■ DONNÉES FOURNIES

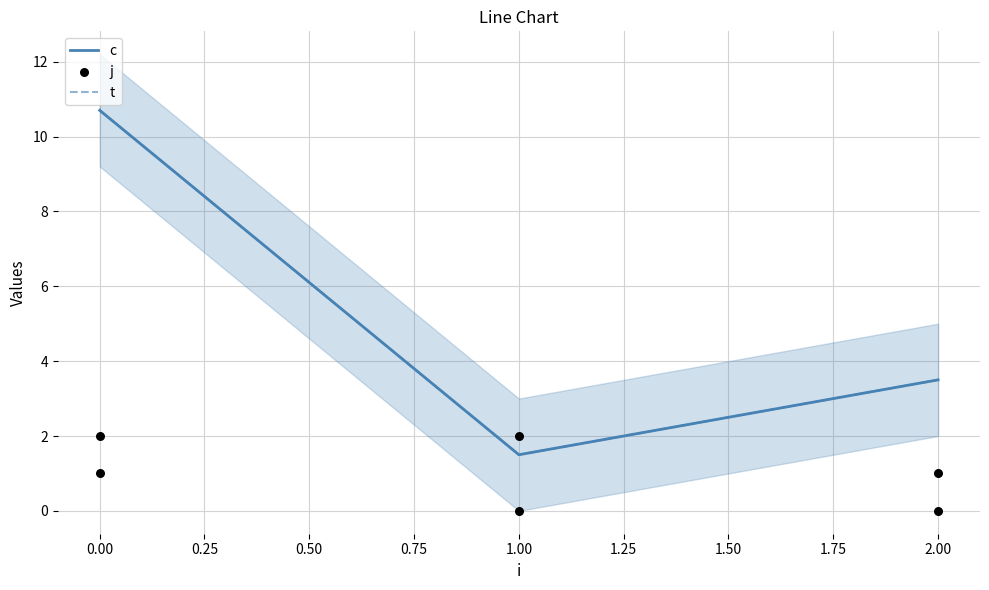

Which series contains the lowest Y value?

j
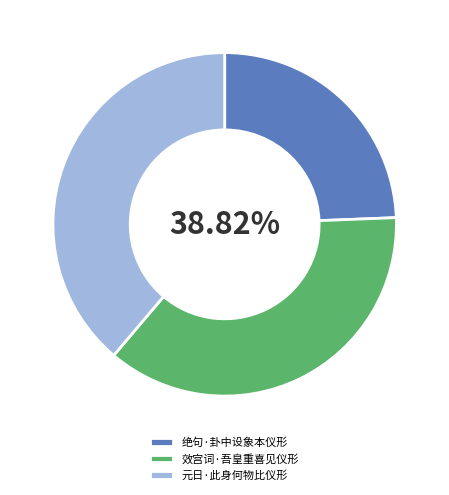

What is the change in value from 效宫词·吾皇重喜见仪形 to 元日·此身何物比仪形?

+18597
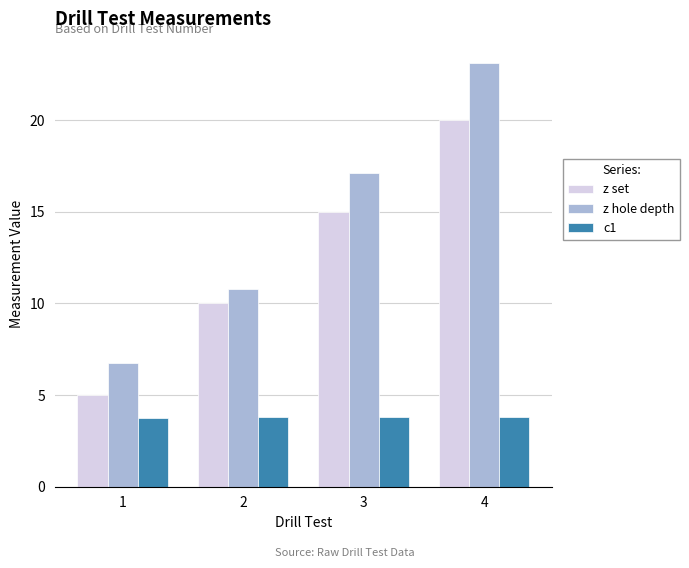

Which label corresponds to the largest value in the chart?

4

■ CONSIGNE
Remplacez « chart » par « graph » dans toutes les lignes ci-dessus et recopiez-les sans autre modification. Laissez les images de côté dans votre réponse, s'il vous plaît.

■ RÉPONSE
Which series contains the lowest Y value?

j

What is the change in value from 效宫词·吾皇重喜见仪形 to 元日·此身何物比仪形?

+18597

Which label corresponds to the largest value in the graph?

4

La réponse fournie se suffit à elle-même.